### Task prompt
Display each line of the data below that contains the string "Nhật".

### Recorded data

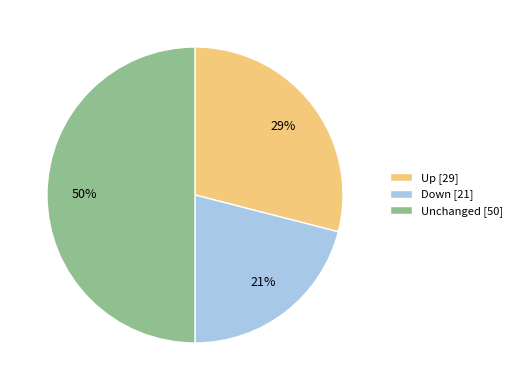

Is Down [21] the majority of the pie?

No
--
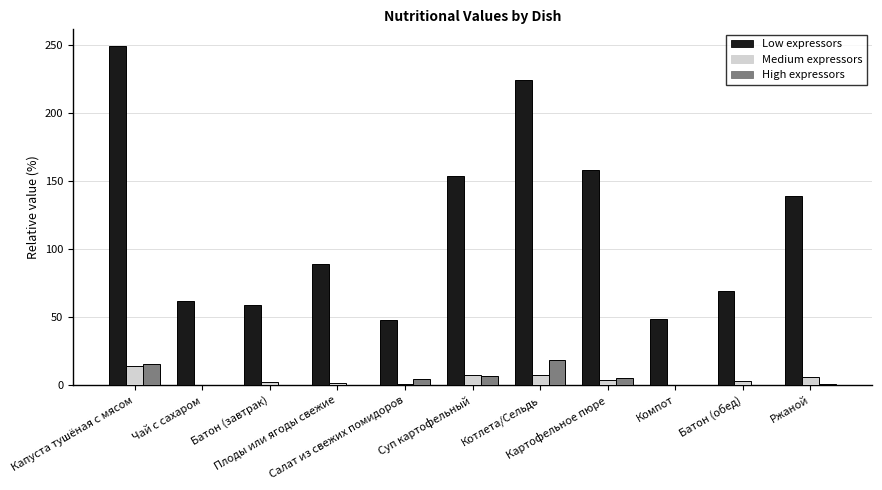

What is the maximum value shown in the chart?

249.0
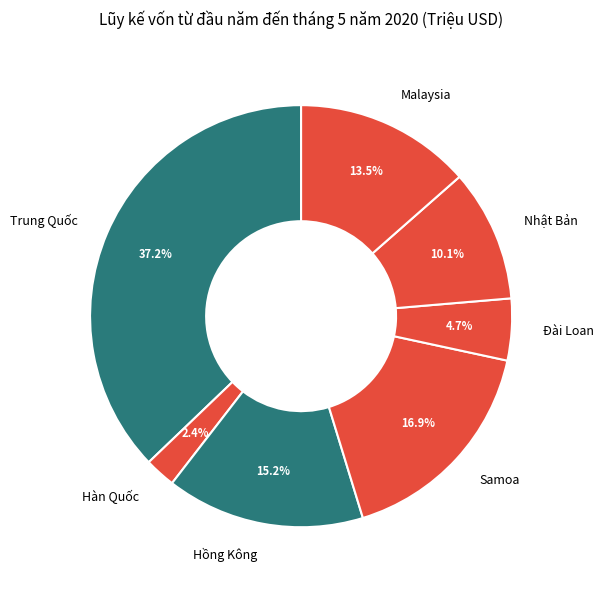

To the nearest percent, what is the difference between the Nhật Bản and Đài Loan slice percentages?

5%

### Expected answer
To the nearest percent, what is the difference between the Nhật Bản and Đài Loan slice percentages?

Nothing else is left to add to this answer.